As the hedge fund sector recovered from the Madoff shock, shares of the listed fund groups soared and reached 2009 peaks in September and early October.
Even though none of the large listed hedge fund companies have been implicated in the alleged Galleon scandal, their share prices have since slumped with GLG and Fortress Investment Group sliding by more than 30 per cent and Blackstone, Och Ziff and Man Group tumbling by 10 to 30 per cent.
Despite the recovery from bear market lows, hedge fund stocks are still substantially down from their 2007 peaks.
One worry, industry watchers say, is that the Galleon insider trading case could restrict hedge fund managers in future from obtaining market or company information that would give them the extra edge over tracker funds, exchange traded funds or mutual fund managers.
Yet, hedge fund managers require the extra advantage to justify their fees, which are hefty with annual management charges of around 1.5 to 2 per cent and performance fees of around 20 per cent.

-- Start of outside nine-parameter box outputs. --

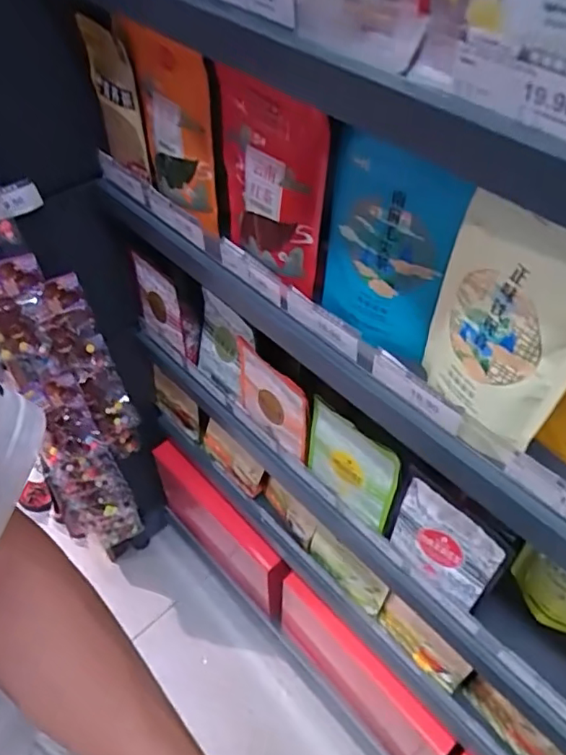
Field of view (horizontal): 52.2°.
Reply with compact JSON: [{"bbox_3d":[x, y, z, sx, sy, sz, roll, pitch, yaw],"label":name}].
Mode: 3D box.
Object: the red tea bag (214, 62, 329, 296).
[{"bbox_3d":[-0.009,-0.195,0.565,0.039,0.188,0.149,-32,57,-25],"label":"red tea bag"}]

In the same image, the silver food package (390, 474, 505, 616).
[{"bbox_3d":[0.181,0.194,0.662,0.020,0.139,0.120,-33,57,-25],"label":"silver food package"}]

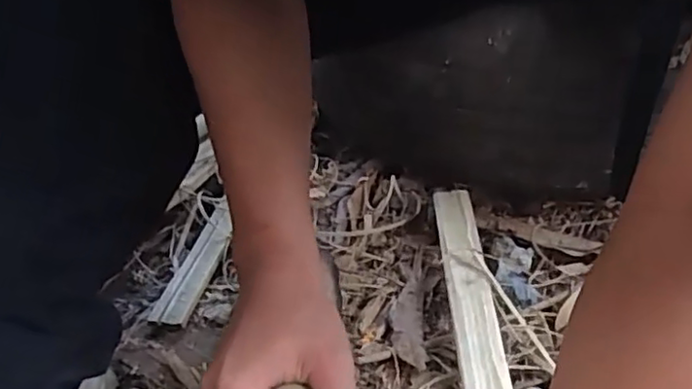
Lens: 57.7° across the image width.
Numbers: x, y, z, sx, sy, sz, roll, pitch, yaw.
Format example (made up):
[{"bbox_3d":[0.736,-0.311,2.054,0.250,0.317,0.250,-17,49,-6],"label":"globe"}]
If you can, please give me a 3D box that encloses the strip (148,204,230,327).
[{"bbox_3d":[-0.139,0.064,0.597,0.034,0.012,0.151,3,35,10],"label":"strip"}]

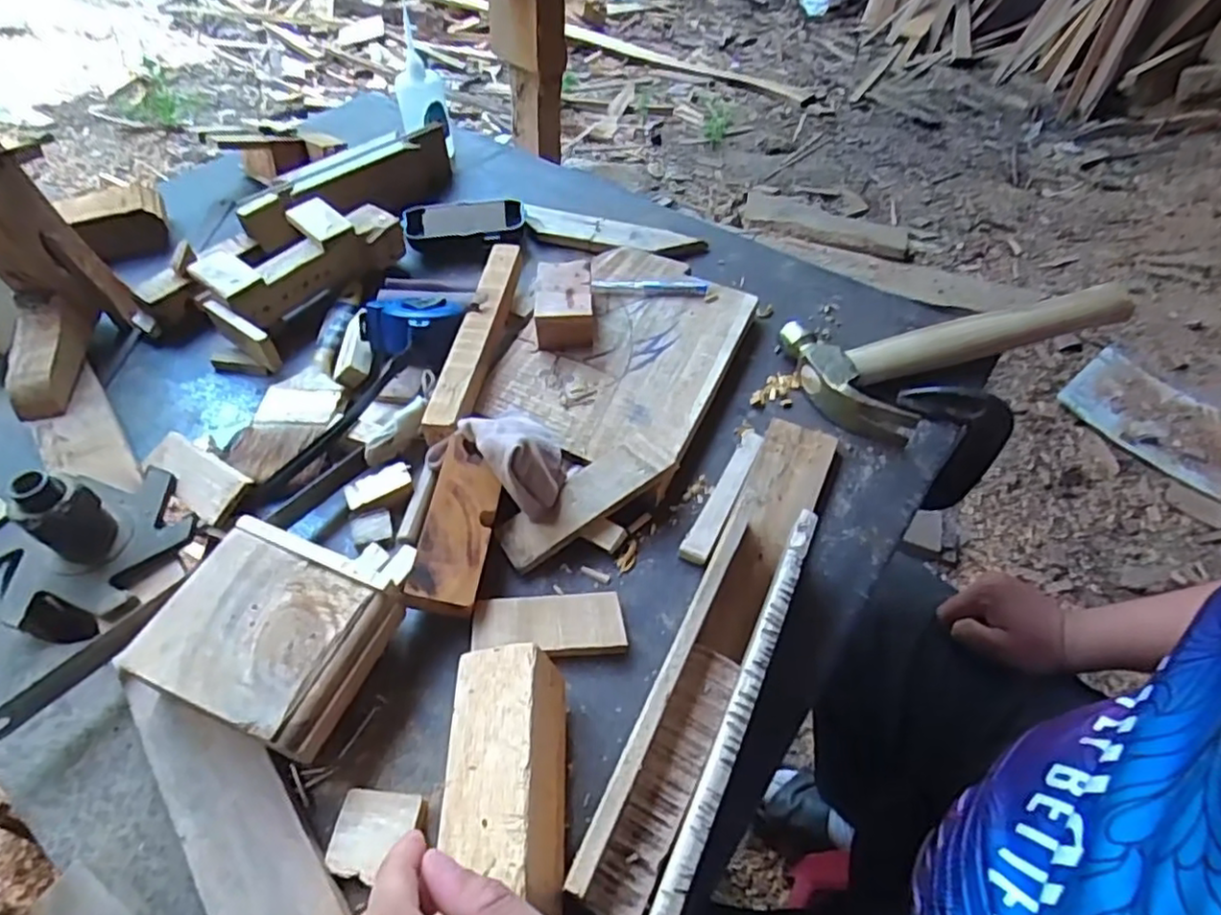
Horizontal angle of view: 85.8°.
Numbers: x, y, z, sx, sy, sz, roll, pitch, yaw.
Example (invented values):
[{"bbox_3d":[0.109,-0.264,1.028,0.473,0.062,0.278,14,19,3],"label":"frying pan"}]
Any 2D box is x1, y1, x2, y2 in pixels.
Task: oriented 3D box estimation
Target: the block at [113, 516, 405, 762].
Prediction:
[{"bbox_3d":[-0.173,0.092,0.343,0.107,0.038,0.092,20,51,12],"label":"block"}]

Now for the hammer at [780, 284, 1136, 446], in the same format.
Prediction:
[{"bbox_3d":[0.280,-0.098,0.514,0.284,0.027,0.113,-17,53,-19],"label":"hammer"}]

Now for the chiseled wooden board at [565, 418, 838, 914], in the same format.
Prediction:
[{"bbox_3d":[0.070,0.080,0.362,0.052,0.052,0.327,21,57,15],"label":"chiseled wooden board"}]

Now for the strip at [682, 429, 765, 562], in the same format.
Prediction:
[{"bbox_3d":[0.078,0.022,0.436,0.017,0.008,0.117,25,52,16],"label":"strip"}]

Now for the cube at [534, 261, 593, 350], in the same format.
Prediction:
[{"bbox_3d":[-0.034,-0.118,0.508,0.046,0.037,0.067,0,50,-5],"label":"cube"}]

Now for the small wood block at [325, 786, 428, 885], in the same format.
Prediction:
[{"bbox_3d":[-0.110,0.177,0.309,0.039,0.009,0.036,8,49,2],"label":"small wood block"}]

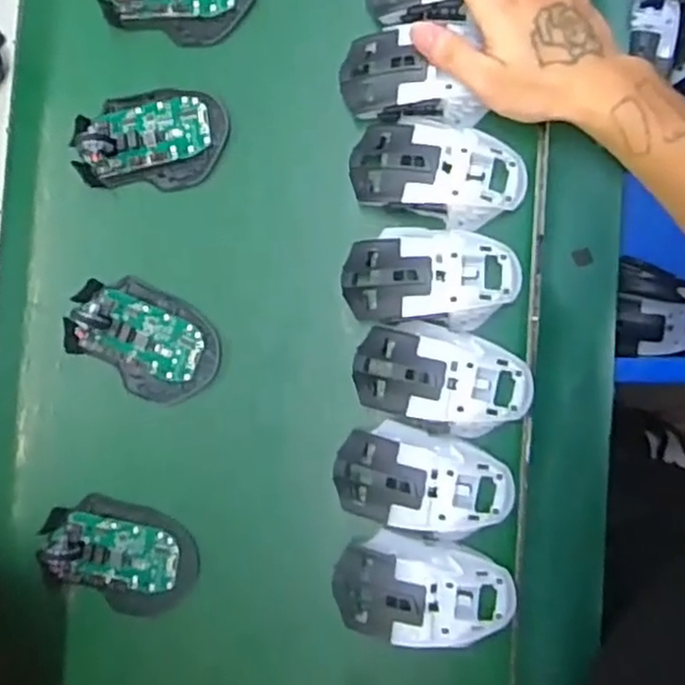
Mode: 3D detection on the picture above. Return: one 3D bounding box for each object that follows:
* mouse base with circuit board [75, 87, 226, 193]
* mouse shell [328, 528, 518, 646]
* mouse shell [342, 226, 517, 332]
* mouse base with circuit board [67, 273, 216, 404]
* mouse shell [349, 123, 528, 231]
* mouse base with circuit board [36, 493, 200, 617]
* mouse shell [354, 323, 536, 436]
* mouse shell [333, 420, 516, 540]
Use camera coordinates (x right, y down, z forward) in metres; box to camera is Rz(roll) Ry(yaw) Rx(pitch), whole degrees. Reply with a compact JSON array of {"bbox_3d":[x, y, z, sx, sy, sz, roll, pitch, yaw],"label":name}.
[{"bbox_3d":[-0.142,-0.150,0.508,0.112,0.018,0.071,1,87,9],"label":"mouse base with circuit board"},{"bbox_3d":[0.053,0.163,0.453,0.118,0.045,0.070,1,87,9],"label":"mouse shell"},{"bbox_3d":[0.058,-0.043,0.461,0.114,0.036,0.063,7,88,9],"label":"mouse shell"},{"bbox_3d":[-0.146,-0.004,0.501,0.115,0.021,0.073,33,92,9],"label":"mouse base with circuit board"},{"bbox_3d":[0.063,-0.113,0.464,0.116,0.035,0.059,13,89,9],"label":"mouse shell"},{"bbox_3d":[-0.163,0.153,0.492,0.115,0.020,0.073,14,89,9],"label":"mouse base with circuit board"},{"bbox_3d":[0.065,0.025,0.456,0.115,0.038,0.067,12,89,9],"label":"mouse shell"},{"bbox_3d":[0.053,0.094,0.457,0.117,0.045,0.068,15,89,9],"label":"mouse shell"}]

This is especially when the vast majority of hedge fund managers are already underperforming global stock market indices.
As at Oct 29, the year to date return of Hedge Fund Research's HFRX Index showed a gain of 11 per cent, well below the gains recorded on Wall Street and Asian and European stock markets.
In 2008, the HFRX index also lost 23 per cent, contrary to the expectation that hedge funds would usually outperform in bear markets.
Compounding such concerns is an apparent loss in investor confidence in the sector. A well publicised New York University's Stern School of Business study on hedge funds has exposed a depressingly high incidence of misrepresentation within the hedge fund business.
The survey, covering the period 2003 to 2008, gleaned data from 444 due diligence reports, as well as intensive interviews and investigations of hedge fund firms.
It found that more than a fifth of the managers in the study misrepresented their past legal and regulatory problems and 28 per cent of the managers made 'incorrect or unverifiable' representations on other issues.
While the report still showed that the majority of hedge fund managers were honest about their business, the significant incidence of misrepresentation, the persistent scandals, opaque disclosures and the lack of liquidity have all made investors nervous, fund watchers say.
While hedge fund stocks are taking a hit now, the industry is bracing itself for accelerated withdrawals by fund investors.
The hedge fund results that will be published in the first few days of November could put the sector under further pressure.